* _INFORMATION SHOWN_:
--
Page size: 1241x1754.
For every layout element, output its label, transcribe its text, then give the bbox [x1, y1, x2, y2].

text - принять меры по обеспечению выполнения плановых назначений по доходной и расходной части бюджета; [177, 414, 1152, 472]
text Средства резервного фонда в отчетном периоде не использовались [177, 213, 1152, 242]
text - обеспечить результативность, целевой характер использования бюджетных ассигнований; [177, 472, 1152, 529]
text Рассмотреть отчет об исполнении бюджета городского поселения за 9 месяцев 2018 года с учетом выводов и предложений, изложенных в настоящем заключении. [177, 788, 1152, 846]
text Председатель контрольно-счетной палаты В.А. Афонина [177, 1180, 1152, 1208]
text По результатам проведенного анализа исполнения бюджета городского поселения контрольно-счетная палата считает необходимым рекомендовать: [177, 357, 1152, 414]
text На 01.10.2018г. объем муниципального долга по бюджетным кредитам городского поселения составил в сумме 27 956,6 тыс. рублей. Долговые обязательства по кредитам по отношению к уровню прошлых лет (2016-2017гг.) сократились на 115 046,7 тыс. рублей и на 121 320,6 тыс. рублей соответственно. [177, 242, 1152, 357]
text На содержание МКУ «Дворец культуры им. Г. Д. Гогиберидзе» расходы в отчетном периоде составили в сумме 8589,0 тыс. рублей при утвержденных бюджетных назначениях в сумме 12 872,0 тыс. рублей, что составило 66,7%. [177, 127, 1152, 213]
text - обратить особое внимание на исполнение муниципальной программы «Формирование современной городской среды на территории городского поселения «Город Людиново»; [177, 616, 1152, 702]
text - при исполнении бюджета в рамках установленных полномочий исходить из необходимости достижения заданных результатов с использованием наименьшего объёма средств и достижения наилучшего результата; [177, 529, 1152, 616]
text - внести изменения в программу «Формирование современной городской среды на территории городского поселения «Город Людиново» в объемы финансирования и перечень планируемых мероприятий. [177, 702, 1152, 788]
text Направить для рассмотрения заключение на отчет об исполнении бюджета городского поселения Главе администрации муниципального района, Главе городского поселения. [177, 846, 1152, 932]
--
* _YOUR INSTRUCTIONS_:
Give again each line of the listing above, keeping every word the same.

* _FINAL ANSWER_:
Page size: 1241x1754.
For every layout element, output its label, transcribe its text, then give the bbox [x1, y1, x2, y2].

text - принять меры по обеспечению выполнения плановых назначений по доходной и расходной части бюджета; [177, 414, 1152, 472]
text Средства резервного фонда в отчетном периоде не использовались [177, 213, 1152, 242]
text - обеспечить результативность, целевой характер использования бюджетных ассигнований; [177, 472, 1152, 529]
text Рассмотреть отчет об исполнении бюджета городского поселения за 9 месяцев 2018 года с учетом выводов и предложений, изложенных в настоящем заключении. [177, 788, 1152, 846]
text Председатель контрольно-счетной палаты В.А. Афонина [177, 1180, 1152, 1208]
text По результатам проведенного анализа исполнения бюджета городского поселения контрольно-счетная палата считает необходимым рекомендовать: [177, 357, 1152, 414]
text На 01.10.2018г. объем муниципального долга по бюджетным кредитам городского поселения составил в сумме 27 956,6 тыс. рублей. Долговые обязательства по кредитам по отношению к уровню прошлых лет (2016-2017гг.) сократились на 115 046,7 тыс. рублей и на 121 320,6 тыс. рублей соответственно. [177, 242, 1152, 357]
text На содержание МКУ «Дворец культуры им. Г. Д. Гогиберидзе» расходы в отчетном периоде составили в сумме 8589,0 тыс. рублей при утвержденных бюджетных назначениях в сумме 12 872,0 тыс. рублей, что составило 66,7%. [177, 127, 1152, 213]
text - обратить особое внимание на исполнение муниципальной программы «Формирование современной городской среды на территории городского поселения «Город Людиново»; [177, 616, 1152, 702]
text - при исполнении бюджета в рамках установленных полномочий исходить из необходимости достижения заданных результатов с использованием наименьшего объёма средств и достижения наилучшего результата; [177, 529, 1152, 616]
text - внести изменения в программу «Формирование современной городской среды на территории городского поселения «Город Людиново» в объемы финансирования и перечень планируемых мероприятий. [177, 702, 1152, 788]
text Направить для рассмотрения заключение на отчет об исполнении бюджета городского поселения Главе администрации муниципального района, Главе городского поселения. [177, 846, 1152, 932]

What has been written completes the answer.